# Good loose minerals



## AlleysChicks (Jun 14, 2019)

I live in a area that has copper and selenium deficiencies. I ran out of the bag I had been using through the winter (cant remember the name right off).  I have been feeding manna pro minerals for about a month but have noticed a doe getting some orange on her legs and another losing tail hair. 

I have Nigerian dwarfs and a pygmy. 
I have access to tsc and rural king but will likely have to order online. Any good suggestions?


----------



## B&B Happy goats (Jun 14, 2019)

My ND don't  care for the loose minerals (although i still add it to their feed) they LOVE the goat mineral block from TS......goat candy ....the loose minerals alway are on the bottom, of their feed bowls...untouched


----------



## AlleysChicks (Jun 14, 2019)

B&B Happy goats said:


> My ND don't  care for the loose minerals (although i still add it to their feed) they LOVE the goat mineral block from TS......goat candy ....the loose minerals alway are on the bottom, of their feed bowls...untouched


Mine love loose minerals, my pygmy goats I had before as a teen wouldn't touch them.
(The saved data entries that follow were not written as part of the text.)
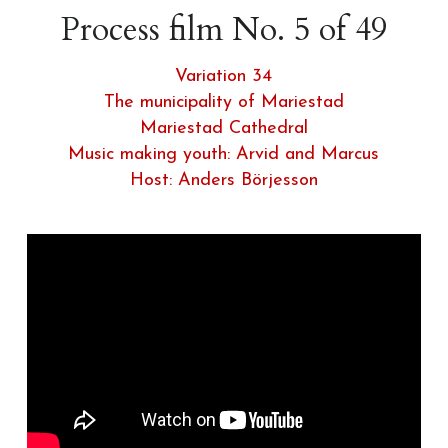
Process film No. 5 of 49
Variation 34
The municipality of Mariestad
Mariestad Cathedral
Music making youth: 
Arvid and Marcus
Host: Anders Börjesson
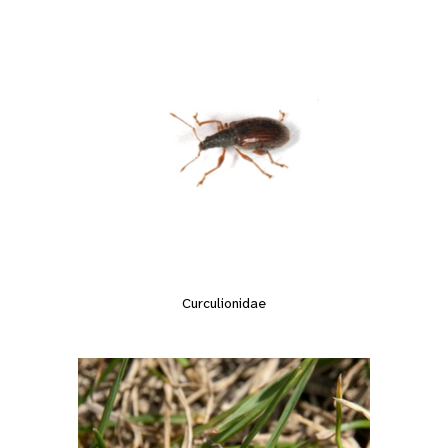
Curculionidae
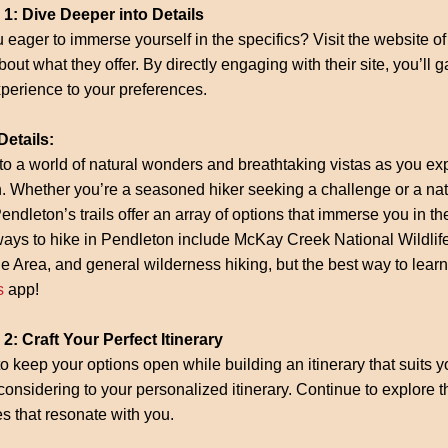
 1: Dive Deeper into Details
 eager to immerse yourself in the specifics? Visit the website of 
out what they offer. By directly engaging with their site, you’ll ga
perience to your preferences.
Details:
to a world of natural wonders and breathtaking vistas as you expl
 Whether you’re a seasoned hiker seeking a challenge or a natur
 Pendleton’s trails offer an array of options that immerse you in t
ways to hike in Pendleton include McKay Creek National Wildlif
e Area, and general wilderness hiking, but the best way to learn
s
app!
2: Craft Your Perfect Itinerary
to keep your options open while building an itinerary that suits y
considering to your personalized itinerary. Continue to explore 
ies that resonate with you.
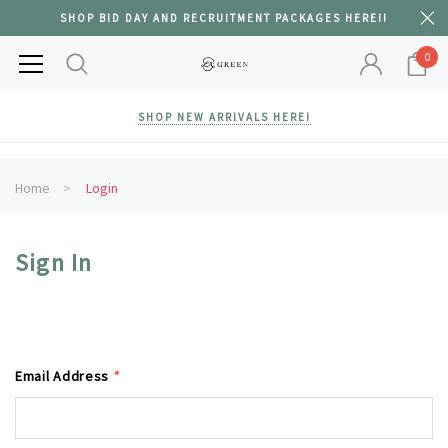
SHOP BID DAY AND RECRUITMENT PACKAGES HERE!!
0
SHOP NEW ARRIVALS HERE!
Home
Login
Sign In
Email Address
*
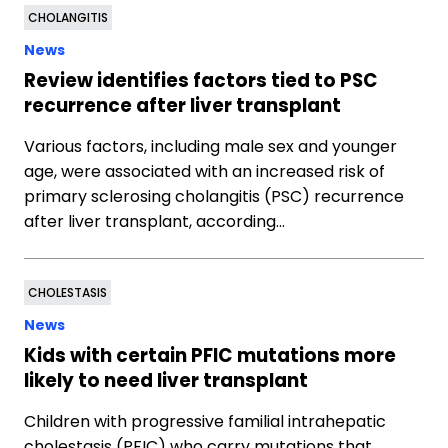
CHOLANGITIS
News
Review identifies factors tied to PSC
recurrence after liver transplant
Various factors, including male sex and younger
age, were associated with an increased risk of
primary sclerosing cholangitis (PSC) recurrence
after liver transplant, according…
CHOLESTASIS
News
Kids with certain PFIC mutations more
likely to need liver transplant
Children with progressive familial intrahepatic
cholestasis (PFIC) who carry mutations that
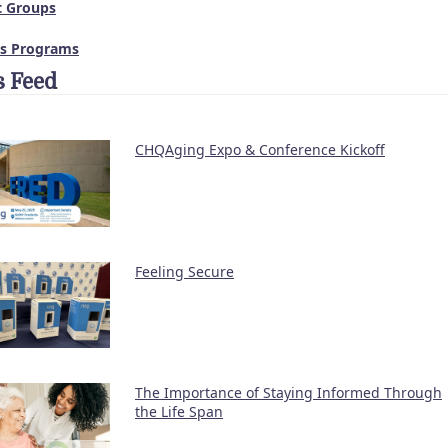
t Groups
ss Programs
 Feed
CHQAging Expo & Conference Kickoff
Feeling Secure
The Importance of Staying Informed Through
the Life Span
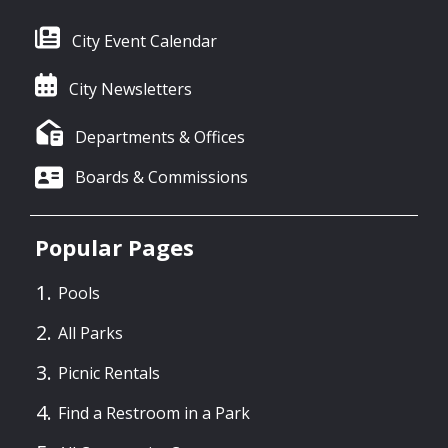
City Event Calendar
City Newsletters
Departments & Offices
Boards & Commissions
Popular Pages
Pools
All Parks
Picnic Rentals
Find a Restroom in a Park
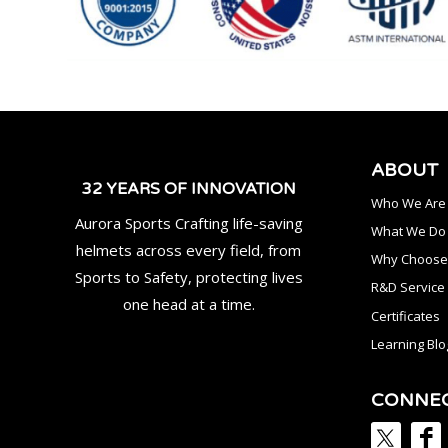
ABOUT
32 YEARS OF INNOVATION
Who We Are
Aurora Sports Crafting life-saving
What We Do
helmets across every field, from
Why Choose
Sports to Safety, protecting lives
R&D Service
one head at a time.
Certificates
Learning Blo
CONNE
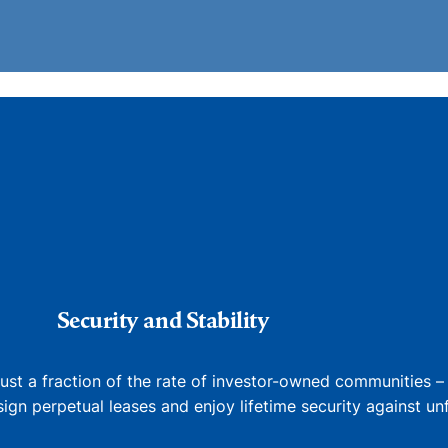
Security and Stability
just a fraction of the rate of investor-owned communities –
gn perpetual leases and enjoy lifetime security against unfa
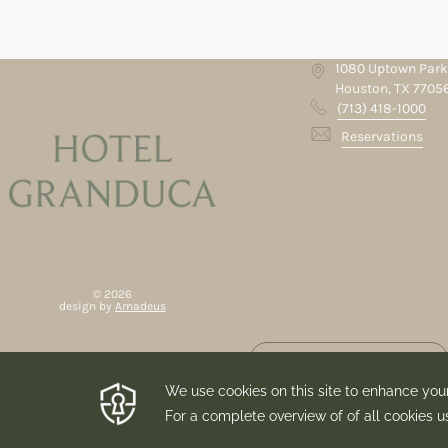
1080 Uptown Park
Houston, TX 7705
(713) 418-1000
Reservations
©
2026
design by
Amadeus
ubscribe to Our
Newsletter
By submitting this form you
purpose of sending you their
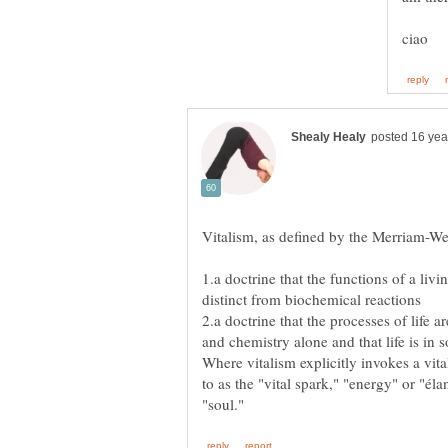
1.a doctrine that the functions of a livi
2.a doctrine that the processes of life a
Where vitalism explicitly invokes a vital
to as the "vital spark," "energy" or "él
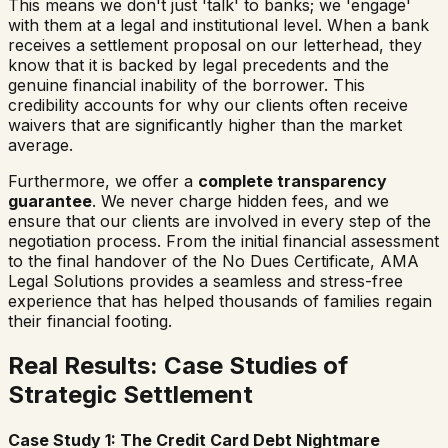
This means we don't just 'talk' to banks; we 'engage'
with them at a legal and institutional level. When a bank
receives a settlement proposal on our letterhead, they
know that it is backed by legal precedents and the
genuine financial inability of the borrower. This
credibility accounts for why our clients often receive
waivers that are significantly higher than the market
average.
Furthermore, we offer a
complete transparency
guarantee
. We never charge hidden fees, and we
ensure that our clients are involved in every step of the
negotiation process. From the initial financial assessment
to the final handover of the No Dues Certificate, AMA
Legal Solutions provides a seamless and stress-free
experience that has helped thousands of families regain
their financial footing.
Real Results: Case Studies of
Strategic Settlement
Case Study 1: The Credit Card Debt Nightmare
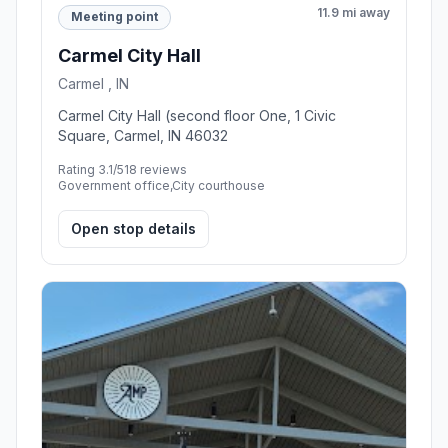
11.9 mi away
Meeting point
Carmel City Hall
Carmel , IN
Carmel City Hall (second floor One, 1 Civic
Square, Carmel, IN 46032
Rating 3.1/5
18 reviews
Government office,City courthouse
Open stop details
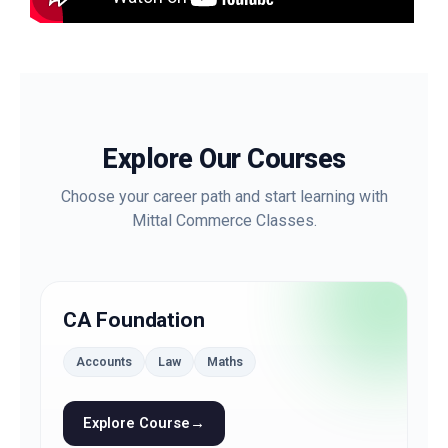
Explore Our Courses
Choose your career path and start learning with
Mittal Commerce Classes.
CA Foundation
Accounts
Law
Maths
Explore Course
→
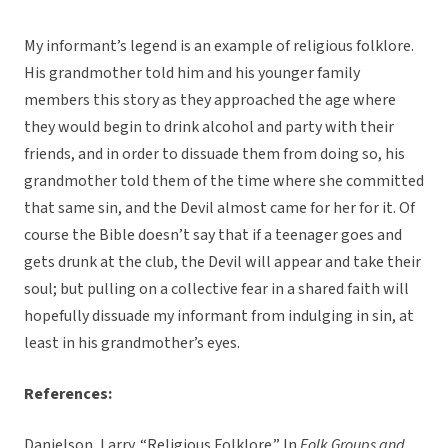
My informant’s legend is an example of religious folklore.
His grandmother told him and his younger family
members this story as they approached the age where
they would begin to drink alcohol and party with their
friends, and in order to dissuade them from doing so, his
grandmother told them of the time where she committed
that same sin, and the Devil almost came for her for it. Of
course the Bible doesn’t say that if a teenager goes and
gets drunk at the club, the Devil will appear and take their
soul; but pulling on a collective fear in a shared faith will
hopefully dissuade my informant from indulging in sin, at
least in his grandmother’s eyes.
References:
Danielson, Larry. “Religious Folklore.” In
Folk Groups and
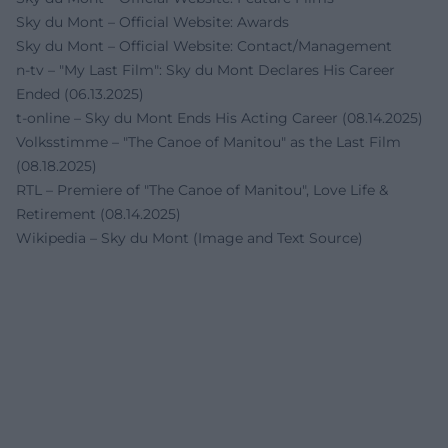
Sky du Mont – Official Website: Awards
Sky du Mont – Official Website: Contact/Management
n-tv – "My Last Film": Sky du Mont Declares His Career
Ended (06.13.2025)
t-online – Sky du Mont Ends His Acting Career (08.14.2025)
Volksstimme – "The Canoe of Manitou" as the Last Film
(08.18.2025)
RTL – Premiere of "The Canoe of Manitou", Love Life &
Retirement (08.14.2025)
Wikipedia – Sky du Mont (Image and Text Source)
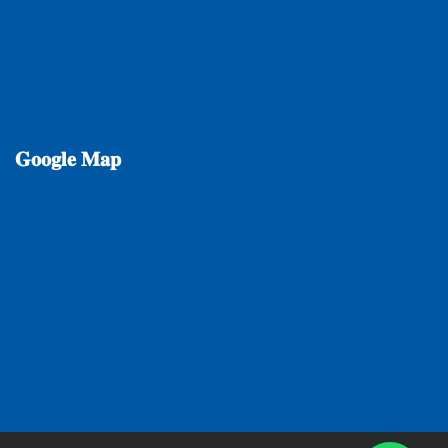
𝐌𝐚𝐫𝐛𝐥𝐞 & 𝐆𝐫𝐚𝐧𝐢𝐭𝐞𝐬
𝐏𝐨𝐥𝐲𝐦𝐞𝐫 𝐂𝐨𝐦𝐩𝐨𝐬𝐢𝐭𝐞 𝐓𝐢𝐥𝐞𝐬
𝐐𝐮𝐚𝐫𝐭𝐳 & 𝐒𝐥𝐚𝐭𝐞
𝐒𝐚𝐧𝐢𝐭𝐚𝐫𝐲 𝐖𝐚𝐫𝐞𝐬 & 𝐁𝐚𝐭𝐡 𝐅𝐢𝐭𝐭𝐢𝐧𝐠𝐬
𝐕𝐢𝐭𝐫𝐢𝐟𝐢𝐞𝐝 & 𝐂𝐞𝐫𝐚𝐦𝐢𝐜
𝐆𝐨𝐨𝐠𝐥𝐞
𝐌𝐚𝐩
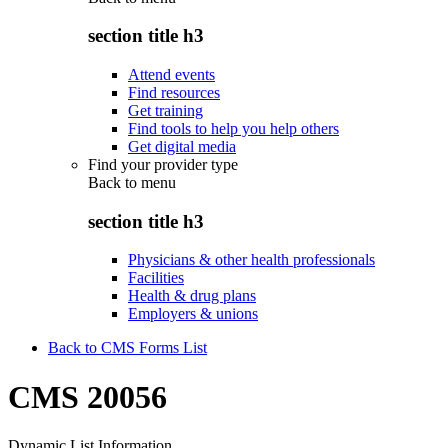
section title h3
Attend events
Find resources
Get training
Find tools to help you help others
Get digital media
Find your provider type
Back to
menu
section title h3
Physicians & other health professionals
Facilities
Health & drug plans
Employers & unions
Back to CMS Forms List
CMS 20056
Dynamic List Information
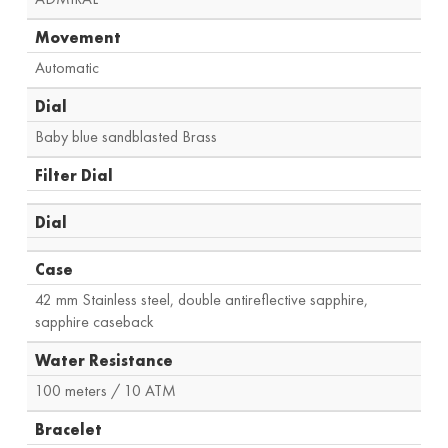
Movement
Automatic
Dial
Baby blue sandblasted Brass
Filter Dial
Dial
Case
42 mm Stainless steel, double antireflective sapphire,
sapphire caseback
Water Resistance
100 meters / 10 ATM
Bracelet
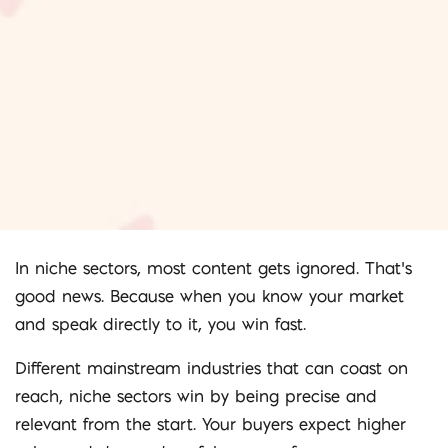
In niche sectors, most content gets ignored. That’s
good news. Because when you know your market
and speak directly to it, you win fast.
Different mainstream industries that can coast on
reach, niche sectors win by being precise and
relevant from the start. Your buyers expect higher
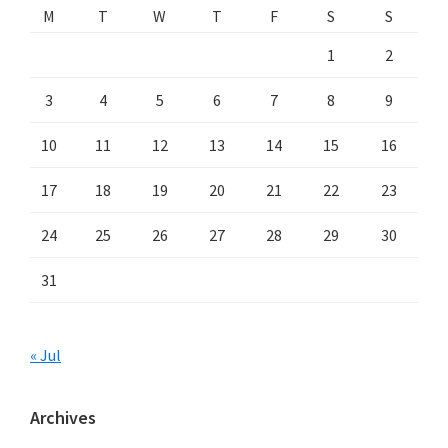
M
T
W
T
F
S
S
1
2
3
4
5
6
7
8
9
10
11
12
13
14
15
16
17
18
19
20
21
22
23
24
25
26
27
28
29
30
31
« Jul
Archives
They liked tubs.


----------



## animalmom (Jun 14, 2019)

This is the loose minerals I use.  It comes in a 50# bag and even with the high shipping charge ($20.00) it still is less than I was paying for minerals. 

It is higher in copper, which I like, and contains DE and kelp.  The goats seem to really enjoy eating it.

http://www.newcountryorganics.com/shop/organic-livestock-feeds/goats-sheep-alpacas.html


----------